Sunday, March 17, 2024

Tous et les Autres

"Les humaines démontrent une enorme capacité en trouver l'excuse et la raison face à les conséquences des actions, normalement néfastes quand la motivation en si, c'est suffisant pour s'excuser vers le fait, malgré que les raisons par les developper ne sont pas claires. Normalement, la probabilité montre que même s'il existe une révision des décisions, le revertir est peu probable sinon, impossible. Et cela s'applique aussi bien aux petits questions comme des situations qu'on une influence et transcendance sur tous, inclus les autres que normalement dans le langage de nation ou de patrie ou de groupe constituassent les différents, les étrangers (pas les étranges, mais si les étrangères). Il y a le café le matin et pour lui ça suffit. L'hiver n'a pas été très fort de tout et même si a quelques jours de finir, la nostalgie reste, comme l'état nécessaire pour recommencer. C'est un peu comme être dans une chrysalide, comme le moment où le corps caché et l'esprit se divorcent pour reconstruire les idées, s'endormir pour se réveiller avec l'idée au moins de l'espoir.
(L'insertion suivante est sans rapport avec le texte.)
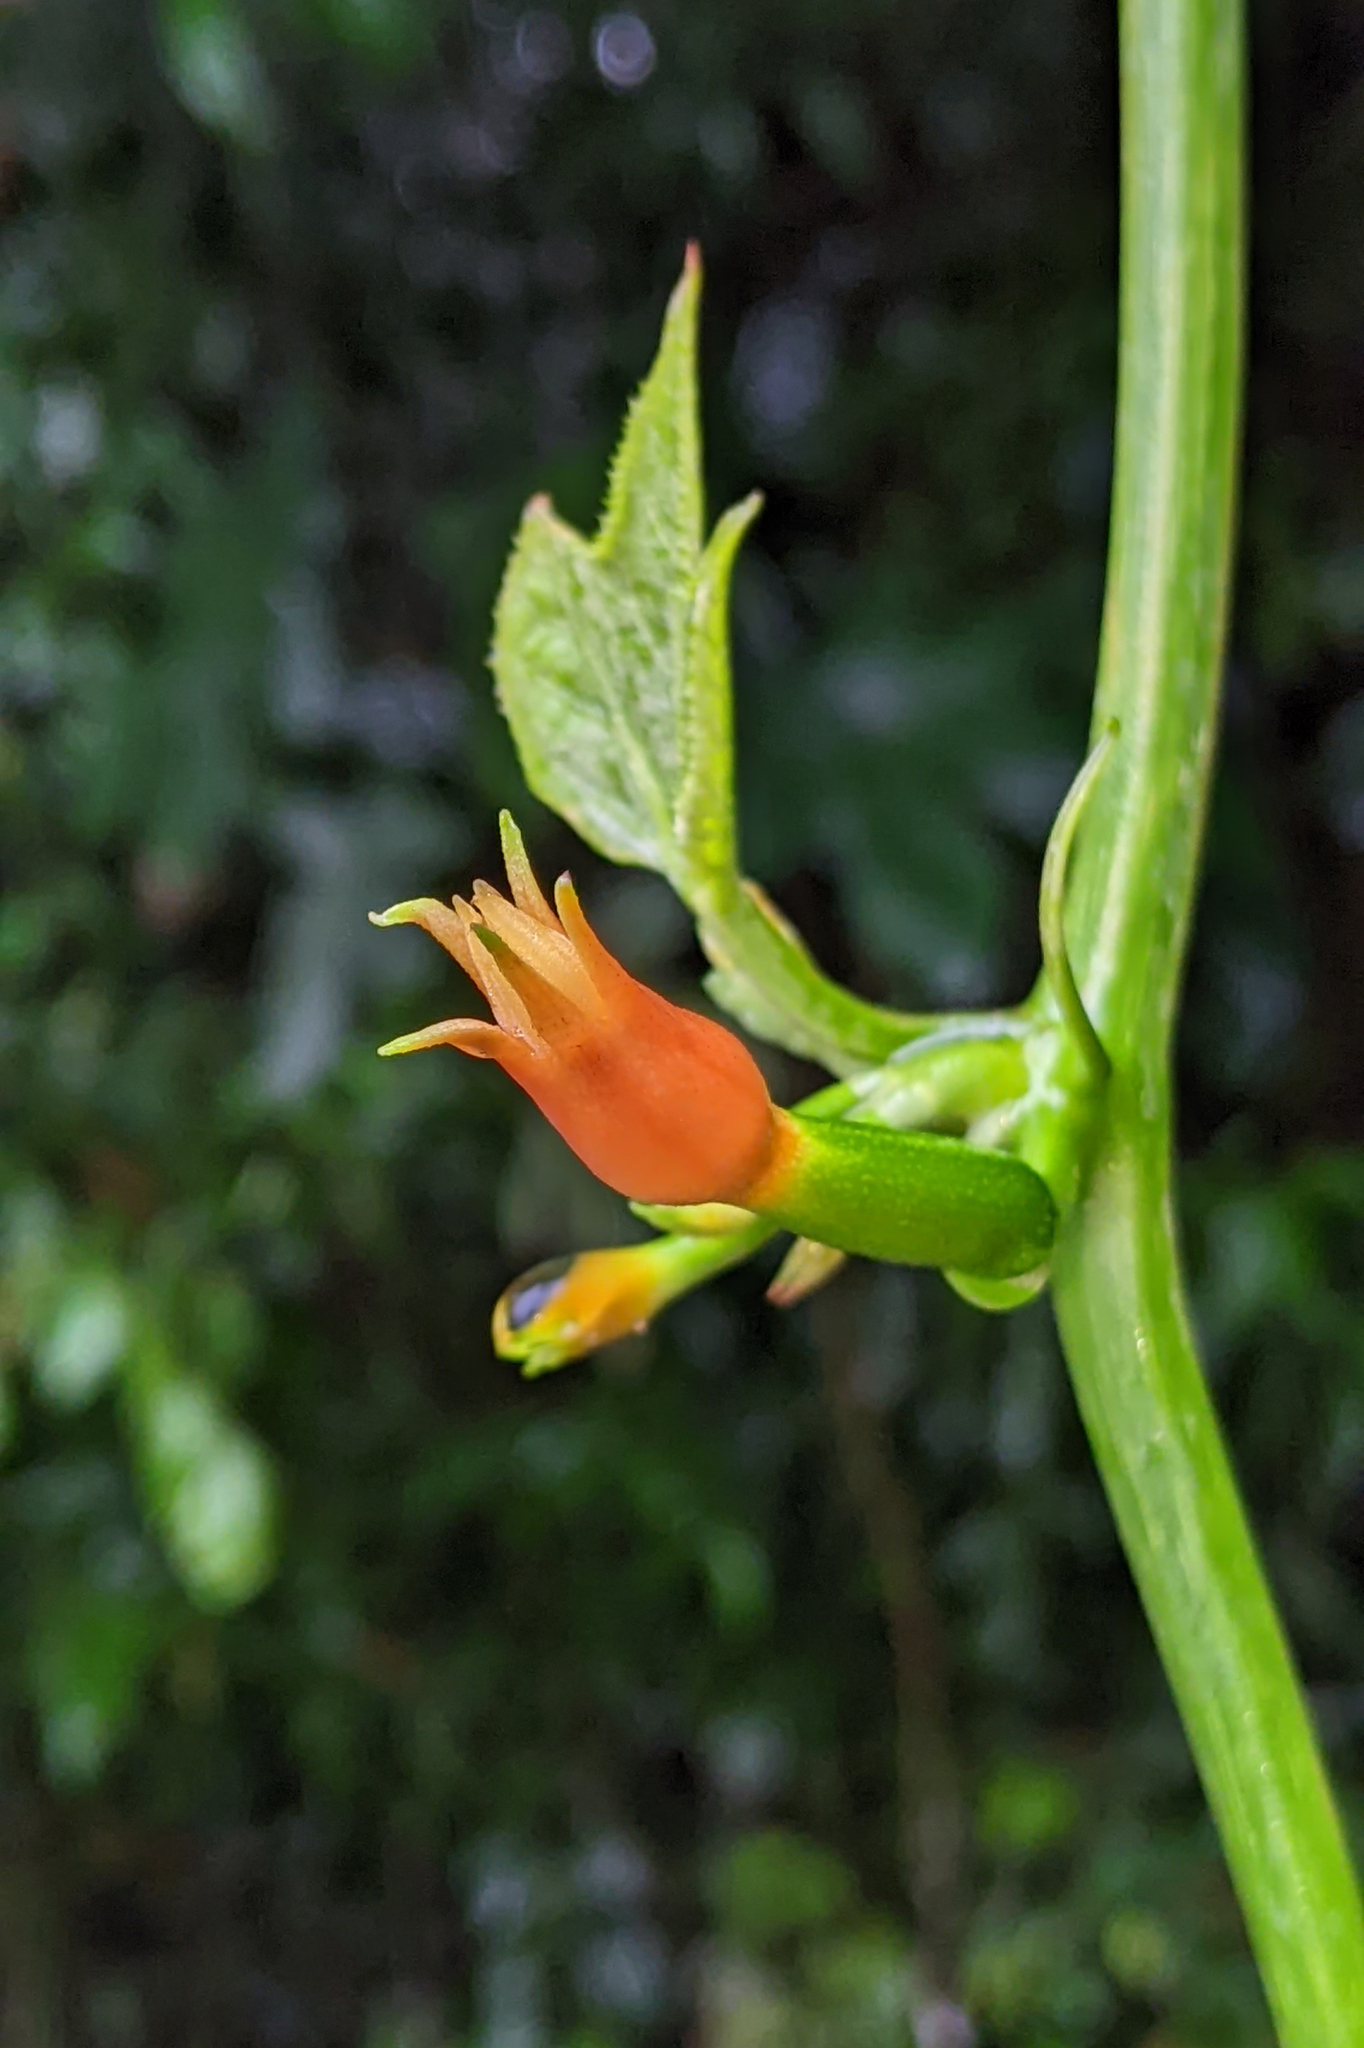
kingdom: Plantae
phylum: Tracheophyta
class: Magnoliopsida
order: Cucurbitales
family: Cucurbitaceae
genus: Gurania
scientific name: Gurania lobata
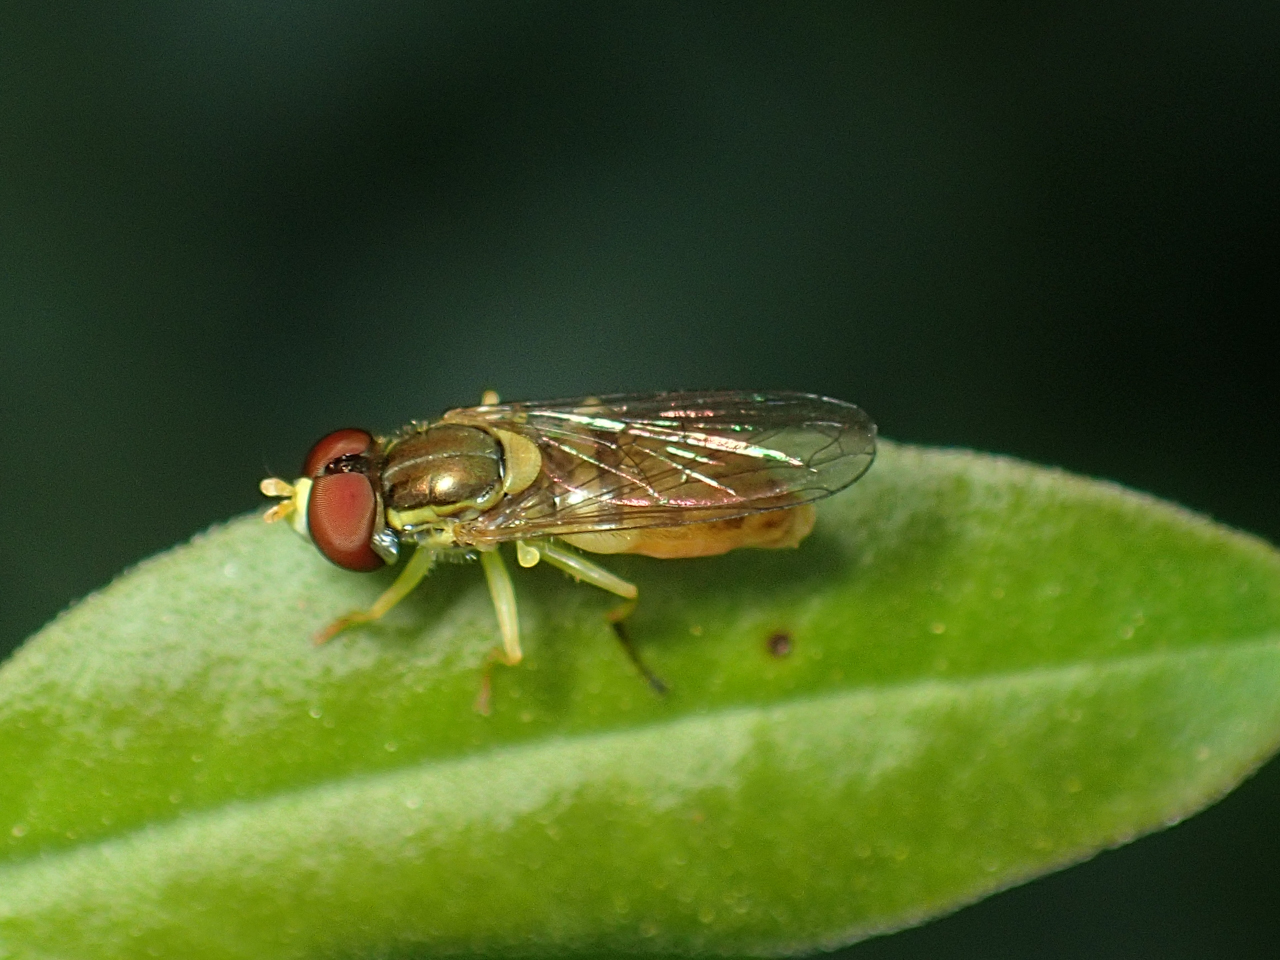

Alors, le café suffit pour trouver les mots à concrétiser les pensées, toutes les préoccupations mais aussi des frustrations de de la peur.  Une tache peu évident mais quotidienne, avec des responses d"extasié hebdomadaires. 

C'est la peur de la fin qui alimente à la fois les frustrations et les déceptions : et bien sûr, l'avidité fait fuir les gens, car la peur à perdre à mourir à pas avoir la possibilité de croissance ou au moins de survivance, fait que la méfiance domine, parce que il n'est pas possible de renoncer au minimum pour pas avoir de la faim et de sommeil. La peur à perdre. La peur de tous et des autres que on decide de le sortir de la pluralité. De pas reconnaitre les visages et de se reconnaitre dans le regard des autres. Je m'endormais, encore et à chaque instant, à cet instant même du passage "de l'autre côté", les idées brillantes et les réponses muettes passaient si vite que je n'avais pas le temps de les prendre, de les rattraper, seulement d'attendre. pendant un instant, d'instant en instant, le rêve à nouveau. Il n'y a pas des mots que restent, même si de fois dans le matin, avant le café, après la douche, je trouve les minutes et les lignes et le crayon pour dessiner quelque chose de réel après l'autre réalité du sommeil. Toutes et les autres attendent si jamais j'aurai réussi à matérialiser quelque chose pour comprendre. Ou au moins pour se faire les questions après regarder une toile. 

Tous et les autres. Ceux que les hommes classifient comme différents sans sans se rougir, dehors l'espèce même ont l'incapacité de trouver la raison d'accepter la décision pris avant la conséquence néfaste. Même si l'orgueil humaine est de réfléchir, d'avoir la capacité intellectuelle de apprendre et de raisonnement comme espèce avant de détruire tout. Ou les choses que jamais seront remplaces mais si on le souhaite, comme la possibilité que jamais arrivera, même si se le donne une 1%. Donc les humaines ils se retirent de leurs propres classifications.  Café donc j'existe. et il a  été surpris de voir à quel point il avait écrit des pages entières, illisibles ou non, ces jours-ci, presque dix maintenant, sans doute une semaine. Et puis il a pensé aux complots de 18 heures au lieu de 24 et il s'est dit que changer les heures par jours ou semaines lui donnerait le temps de finir. Il regarda ensuite le train au milieu de la grisaille, alors qu'il s'éloignait tandis que ce qu'il appelait le temps, en concept, s'approchait de lui.

Les autres ne suffisent pas à les suivre et à les reconnaître. Au contraire, comme tout le monde, ignorez-les.  La raison est évidente : la protection et l’excuse est parfaite, l’ignorance. Et c’est ainsi qu’eux, naïfs et ignorants, cherchent à passer pour innocents dans un monde où la culpabilité semble être une qualité. En réalité, les excuses, l’empathie et la stupidité générale servent à standardiser la pensée. Finalement, on l’accepte, mais l’acceptation n’a rien de louable: le sacrifice de soi n’est pas une résistance. Il était temps de dormir, après lui avoir fait l'amour deux fois, avec une violence et non une force, qui lui rappelait qu'il ne s'agissait que d'un plaisir rapide. Elle ne se réveillait jamais avec lui et parfois il lui disait au revoir, d'autres fois non. En réalité, Bruxelles n'était pas pour dire adieu, mais pour vivre quelque chose ensemble ou se retrouver. Se retrouver, en réalité, elle avait besoin de se retrouver, mais un gentleman croisait toujours son chemin et cela, pour elle, était un signe parmi tant d'autres."